Yeah, LDAP is the answer, but what application is still the question. There may be a plugin for squirrelmail that has an extended address book – unlikely, but worth looking.
Hmm, now that I stop whining and resume looking, candidates are:
Luma — Py-Qt based, appears flexible yet sane. This is what I thought was available for Win32, maybe it is as well. Since I’m braindead and it’s actually *NIX-first, this one’s getting a shot.
DirectoryAssistant — For some reason the GNOME world has a tendency to kill address books… Because 2.x became such a major refactoring, GNOME-PIM might have been doomed?, and big name apps like Evolution are supposed to be taking up the slack. This looks like and intends to be a very simple Py-GTK app… so simple that it doesn’t appear to offer a ‘delete’ button. Oops.
egroupware — Would be the equivalent of Squirrelmail; if I could get over my phobia at configuring httpds just to run simple applications, it might be worth a shot. Like most(?) of the above, screenshots suggests it suffers from one major problem: Cutting and pasting a mailing address looks like it will be somewhere between whitespace and table-element or form-field hell. (Of course, they might have other views for their address book, but if they did, nobody’s posted pictures. Which is why word of mouth is so important with this stuff.)

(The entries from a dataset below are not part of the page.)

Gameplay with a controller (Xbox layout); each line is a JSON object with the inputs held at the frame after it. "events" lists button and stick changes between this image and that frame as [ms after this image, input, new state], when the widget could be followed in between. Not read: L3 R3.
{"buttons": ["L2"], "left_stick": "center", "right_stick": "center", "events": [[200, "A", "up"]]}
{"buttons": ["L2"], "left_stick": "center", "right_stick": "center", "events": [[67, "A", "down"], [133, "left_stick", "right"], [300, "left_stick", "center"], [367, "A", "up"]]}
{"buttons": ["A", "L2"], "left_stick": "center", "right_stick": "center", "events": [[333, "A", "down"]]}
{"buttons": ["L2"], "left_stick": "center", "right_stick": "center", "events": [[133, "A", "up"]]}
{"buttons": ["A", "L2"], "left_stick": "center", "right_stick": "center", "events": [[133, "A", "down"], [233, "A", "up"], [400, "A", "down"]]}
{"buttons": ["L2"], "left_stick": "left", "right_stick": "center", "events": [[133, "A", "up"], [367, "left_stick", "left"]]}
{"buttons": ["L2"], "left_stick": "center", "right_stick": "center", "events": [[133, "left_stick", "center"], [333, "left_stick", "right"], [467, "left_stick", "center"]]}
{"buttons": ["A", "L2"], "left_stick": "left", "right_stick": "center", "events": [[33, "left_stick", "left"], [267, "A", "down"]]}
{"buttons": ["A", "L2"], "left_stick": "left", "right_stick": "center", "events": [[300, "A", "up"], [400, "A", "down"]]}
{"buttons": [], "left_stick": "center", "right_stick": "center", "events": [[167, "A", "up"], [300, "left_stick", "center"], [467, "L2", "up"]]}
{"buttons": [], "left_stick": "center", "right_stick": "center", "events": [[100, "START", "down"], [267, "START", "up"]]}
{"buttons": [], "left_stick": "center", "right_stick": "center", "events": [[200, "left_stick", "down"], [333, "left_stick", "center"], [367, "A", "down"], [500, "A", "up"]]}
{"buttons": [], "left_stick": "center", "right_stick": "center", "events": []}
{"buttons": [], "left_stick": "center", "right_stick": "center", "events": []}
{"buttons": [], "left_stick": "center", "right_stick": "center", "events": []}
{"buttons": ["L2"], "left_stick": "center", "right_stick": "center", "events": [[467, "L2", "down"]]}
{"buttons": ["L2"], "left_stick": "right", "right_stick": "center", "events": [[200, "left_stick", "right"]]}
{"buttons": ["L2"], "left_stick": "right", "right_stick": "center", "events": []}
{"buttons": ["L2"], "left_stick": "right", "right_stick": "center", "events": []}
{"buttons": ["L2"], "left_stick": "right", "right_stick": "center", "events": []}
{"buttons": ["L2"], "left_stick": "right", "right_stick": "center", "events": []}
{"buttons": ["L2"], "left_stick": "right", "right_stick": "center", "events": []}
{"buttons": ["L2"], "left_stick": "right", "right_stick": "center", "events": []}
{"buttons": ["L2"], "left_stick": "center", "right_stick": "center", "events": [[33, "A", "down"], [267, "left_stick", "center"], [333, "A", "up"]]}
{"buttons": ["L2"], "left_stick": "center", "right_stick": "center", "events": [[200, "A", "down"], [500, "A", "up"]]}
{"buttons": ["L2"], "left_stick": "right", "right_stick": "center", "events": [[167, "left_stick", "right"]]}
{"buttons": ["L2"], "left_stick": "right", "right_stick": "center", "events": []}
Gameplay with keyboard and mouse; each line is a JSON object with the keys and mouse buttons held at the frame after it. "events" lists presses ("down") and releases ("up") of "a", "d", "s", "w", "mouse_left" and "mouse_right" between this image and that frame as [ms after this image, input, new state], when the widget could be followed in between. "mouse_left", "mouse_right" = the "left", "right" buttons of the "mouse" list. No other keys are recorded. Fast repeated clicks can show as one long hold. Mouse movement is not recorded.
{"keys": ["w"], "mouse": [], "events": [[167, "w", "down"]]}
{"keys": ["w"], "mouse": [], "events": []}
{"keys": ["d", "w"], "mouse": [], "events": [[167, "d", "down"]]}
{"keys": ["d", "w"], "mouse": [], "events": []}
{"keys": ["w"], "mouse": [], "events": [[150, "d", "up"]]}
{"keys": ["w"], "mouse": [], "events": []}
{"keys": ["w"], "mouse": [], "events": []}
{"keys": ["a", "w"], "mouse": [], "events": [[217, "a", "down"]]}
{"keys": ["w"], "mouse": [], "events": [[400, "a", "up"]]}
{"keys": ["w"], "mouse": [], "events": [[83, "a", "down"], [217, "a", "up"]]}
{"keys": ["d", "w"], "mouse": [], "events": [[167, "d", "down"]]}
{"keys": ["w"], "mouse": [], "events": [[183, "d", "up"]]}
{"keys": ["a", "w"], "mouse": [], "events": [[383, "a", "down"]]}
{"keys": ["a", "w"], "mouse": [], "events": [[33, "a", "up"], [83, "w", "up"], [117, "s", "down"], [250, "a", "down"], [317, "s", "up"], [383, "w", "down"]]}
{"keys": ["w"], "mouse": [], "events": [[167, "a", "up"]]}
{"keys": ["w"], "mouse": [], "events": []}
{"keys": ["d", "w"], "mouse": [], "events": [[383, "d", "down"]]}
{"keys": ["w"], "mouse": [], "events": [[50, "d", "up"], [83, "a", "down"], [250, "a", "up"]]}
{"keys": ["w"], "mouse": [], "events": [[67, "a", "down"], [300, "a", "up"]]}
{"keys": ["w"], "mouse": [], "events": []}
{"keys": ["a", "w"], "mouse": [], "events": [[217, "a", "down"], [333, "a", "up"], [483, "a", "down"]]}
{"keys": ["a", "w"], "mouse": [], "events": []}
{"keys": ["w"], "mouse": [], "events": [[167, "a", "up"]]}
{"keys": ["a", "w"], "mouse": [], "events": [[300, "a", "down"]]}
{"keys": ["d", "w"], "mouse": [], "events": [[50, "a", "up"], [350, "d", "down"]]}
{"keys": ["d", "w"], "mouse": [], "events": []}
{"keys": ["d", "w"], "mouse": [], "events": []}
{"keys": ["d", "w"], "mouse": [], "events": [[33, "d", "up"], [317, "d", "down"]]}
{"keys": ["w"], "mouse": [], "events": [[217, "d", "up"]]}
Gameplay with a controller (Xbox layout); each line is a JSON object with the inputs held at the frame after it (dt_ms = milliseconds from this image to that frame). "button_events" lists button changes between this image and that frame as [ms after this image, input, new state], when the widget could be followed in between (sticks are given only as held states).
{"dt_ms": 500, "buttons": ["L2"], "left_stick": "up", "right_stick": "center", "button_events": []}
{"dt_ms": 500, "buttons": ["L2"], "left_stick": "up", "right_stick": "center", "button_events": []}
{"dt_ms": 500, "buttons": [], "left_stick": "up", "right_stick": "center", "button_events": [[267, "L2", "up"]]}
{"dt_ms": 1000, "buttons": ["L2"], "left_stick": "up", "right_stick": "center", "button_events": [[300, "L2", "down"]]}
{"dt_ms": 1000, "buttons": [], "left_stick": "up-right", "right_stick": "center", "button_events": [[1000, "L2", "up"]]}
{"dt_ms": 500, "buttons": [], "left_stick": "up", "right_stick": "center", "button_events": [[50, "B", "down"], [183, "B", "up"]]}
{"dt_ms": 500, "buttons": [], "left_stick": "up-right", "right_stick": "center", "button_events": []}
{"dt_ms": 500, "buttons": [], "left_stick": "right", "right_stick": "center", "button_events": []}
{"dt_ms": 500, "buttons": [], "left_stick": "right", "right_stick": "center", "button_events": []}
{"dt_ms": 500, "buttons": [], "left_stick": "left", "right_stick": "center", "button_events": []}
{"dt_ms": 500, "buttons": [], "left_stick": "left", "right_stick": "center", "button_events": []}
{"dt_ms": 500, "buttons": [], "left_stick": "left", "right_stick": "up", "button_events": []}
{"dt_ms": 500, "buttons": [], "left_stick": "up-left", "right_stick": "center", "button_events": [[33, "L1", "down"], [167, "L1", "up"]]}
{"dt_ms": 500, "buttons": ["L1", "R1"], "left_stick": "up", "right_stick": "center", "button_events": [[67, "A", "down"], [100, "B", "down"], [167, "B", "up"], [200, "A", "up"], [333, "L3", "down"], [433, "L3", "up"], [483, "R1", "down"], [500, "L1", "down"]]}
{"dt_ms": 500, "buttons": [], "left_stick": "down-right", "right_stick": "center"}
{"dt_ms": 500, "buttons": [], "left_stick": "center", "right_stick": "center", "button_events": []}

KAddressBook — Okay, KDE fans, this one gets it right, and I’ve known it for some time — at the expense of depending on the whole of the KDE libs (as far as Ubuntu’s concerned, haven’t checked pkgsrc), and inheriting some the unpleasant UI features of KDE: “You are in a toolbar of tiny little hieroglyphs, all alike.” Still, it’s not like Outlook *doesn’t* have that, or that they need to be used much, so if Luma fails I think I’ll have to suck it up, even if it means adding another pair of DIMMs to the workstations.